Economist's Notebook: Prediction Markets

I have to admit, as an economist I should love the idea of prediction markets: a free market in which an actual monetary stake is taken in the outcome should tap the 'wisdom of crowds' and result in startlingly accurate predications. But to be honest, I believe that markets are more often than not driven by fads, speculation and, especially in the elections markets, very incomplete information leading to predications that aren't much better than any other prediction. David Leonhardt of the New York Times has an excellent article that suggests I may be right in my pessimistic attitude.

The basic idea is this: we all have biases and make mistakes, but gather enough of us together and on average we will converge to the true mean (think of is as a 'law of large numbers of people'). But if we all make the same mistakes (too influenced by, say, an article in the NYT) or are influenced by each others behavior, we can go badly wrong.
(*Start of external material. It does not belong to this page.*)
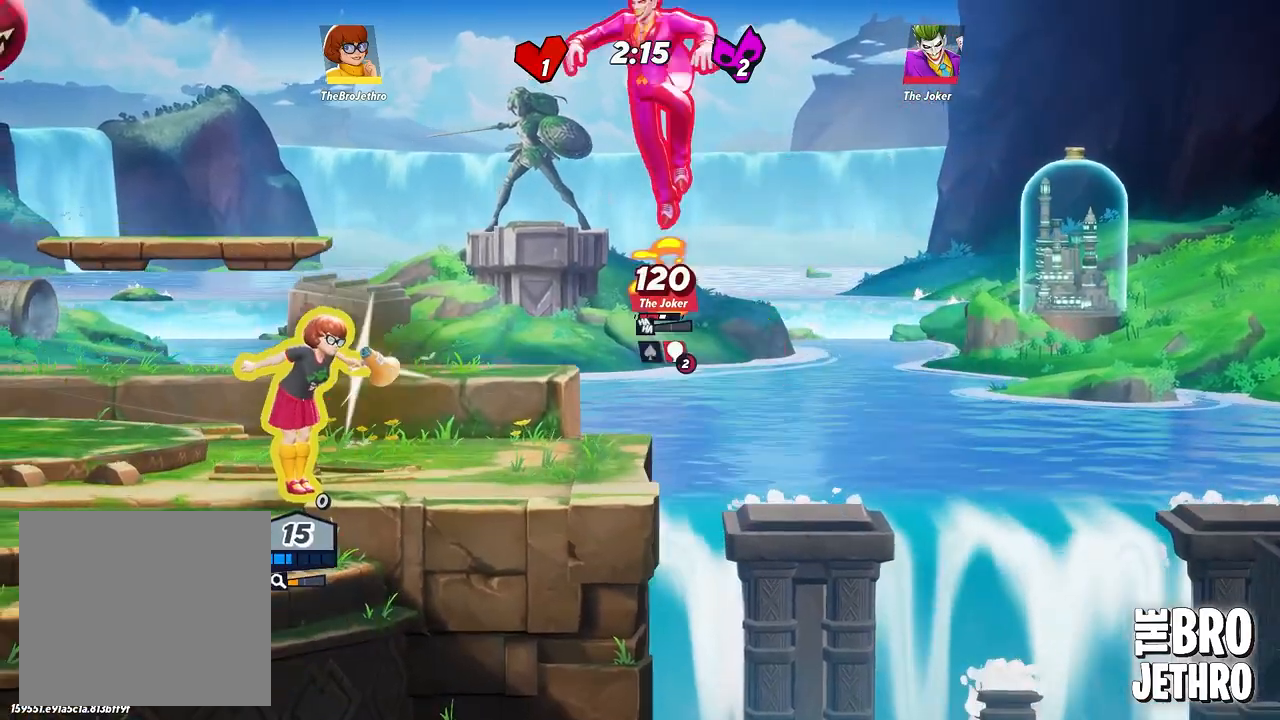
{"dt_ms": 500, "buttons": ["CIRCLE"], "left_stick": "left", "events": [[17, "R1", "up"], [217, "left_stick", "left"], [233, "L3", "up"], [417, "CIRCLE", "down"]]}
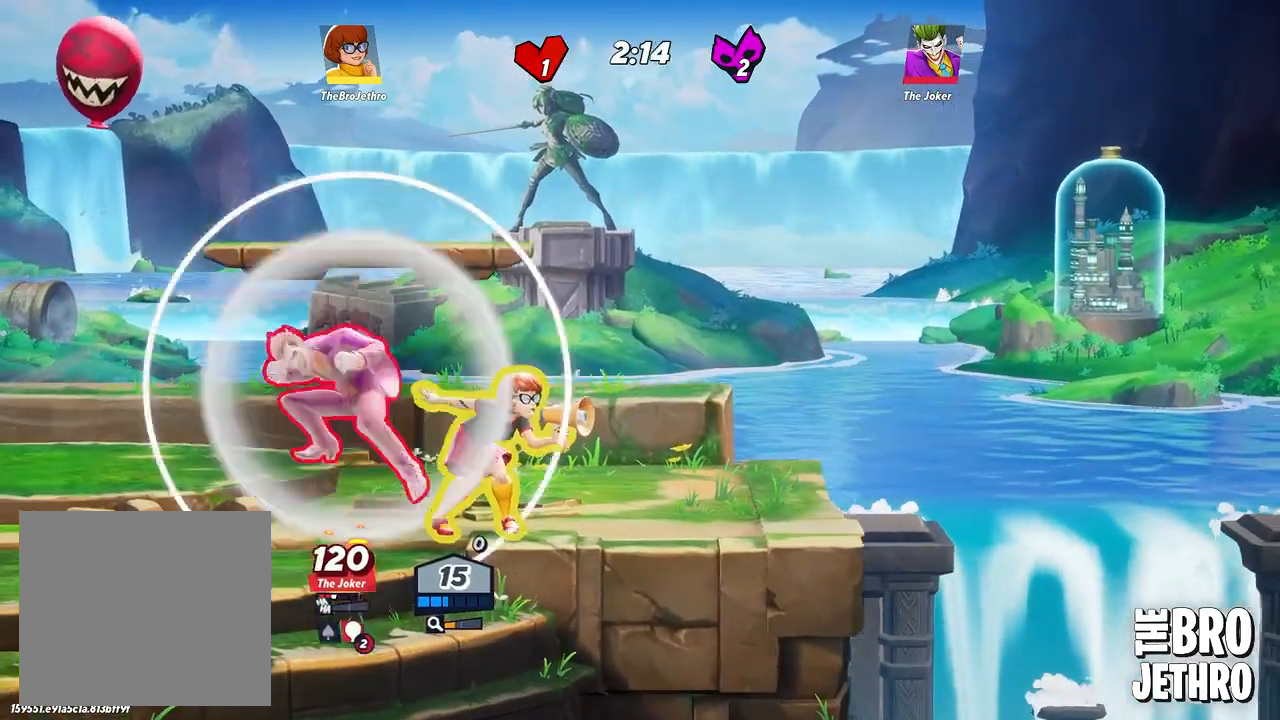
{"dt_ms": 500, "buttons": ["SQUARE", "R1", "L3"], "left_stick": "left", "events": [[17, "CIRCLE", "up"], [67, "CIRCLE", "down"], [100, "R1", "down"], [150, "CIRCLE", "up"], [300, "R1", "up"], [333, "SQUARE", "down"], [383, "R1", "down"], [417, "SQUARE", "up"], [483, "L3", "down"], [500, "SQUARE", "down"]]}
Take the last two bubbles, the dot com bubble and the housing bubble, if we are all so smart why is there a bubble?

Prediction markets may also have investors that may have ulterior motives - they support a candidate and want to improve their showing in the prediction markets so that others will think they are successful and be less reticent to support them (creating a self-fulfilling prophecy).

Still, in the end, large samples do have a tendency to minimize the individual biases if they are not all in the same direction, so these prediction markets are almost always better than polls.